I recently wrote a guest blog post on CNBC describing how smaller firms can outsell their larger competition. Here’s the full post on CNBC, but the ideas are so essential to this column, that I figured it only makes sense to post a summary in Sales Source. Here’s the short version:
1. Differentiate yourself and your firm. Your product must be higher quality, easier to use, more convenient to buy, or a better fit than the competition’s.
2. Treat your weaknesses as strengths. Your firm might have higher prices (a weakness) but you’re willing to craft flexible terms (a strength.)
3. Exhibit extreme confidence. Convince yourself (and thence the customer) that a customer would be foolish or crazy to buy from anyone else.
4. Don’t be afraid to bail. If you can’t meet with the real decision-maker, you aren’t going to get the business, so move on.
5. Be your company’s brand. When you’re selling for a small firm, the “brand” consists of your appearance, your voice, and your abilities. Don’t take risks with any of those.
6. Sell like the entrepreneur you are. Don't get all "big company" when it comes to selling. Constantly find creative ways to get things done more quickly and easily.
7. No free consulting.
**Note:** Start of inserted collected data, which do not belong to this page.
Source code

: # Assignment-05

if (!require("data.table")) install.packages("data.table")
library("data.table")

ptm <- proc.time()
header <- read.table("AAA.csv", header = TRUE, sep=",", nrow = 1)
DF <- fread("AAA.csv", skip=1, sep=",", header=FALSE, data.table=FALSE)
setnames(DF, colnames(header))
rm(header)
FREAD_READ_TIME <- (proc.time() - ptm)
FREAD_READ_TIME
If a customer asks for a proposal, for instance, insist that you’ll only write one if you’re guaranteed a meeting with the CEO.
8. Have a low “no” threshold. Maybe a larger competitor can afford to kowtow, but you don’t have the luxury of wasting time and truckling.
9. Be your firm’s greatest strength. If you can truly add value, you’re the most valuable person that CEO will meet with that day, month, or year.
10. Take responsibility for your skills. It’s up to you to constantly hone your sales skills, learn new sales techniques, and develop your sales career.
Readers: Any other strategies that ought to be included? I’m figure that plenty of you guys have plenty of real-world experience beating up the behemoths.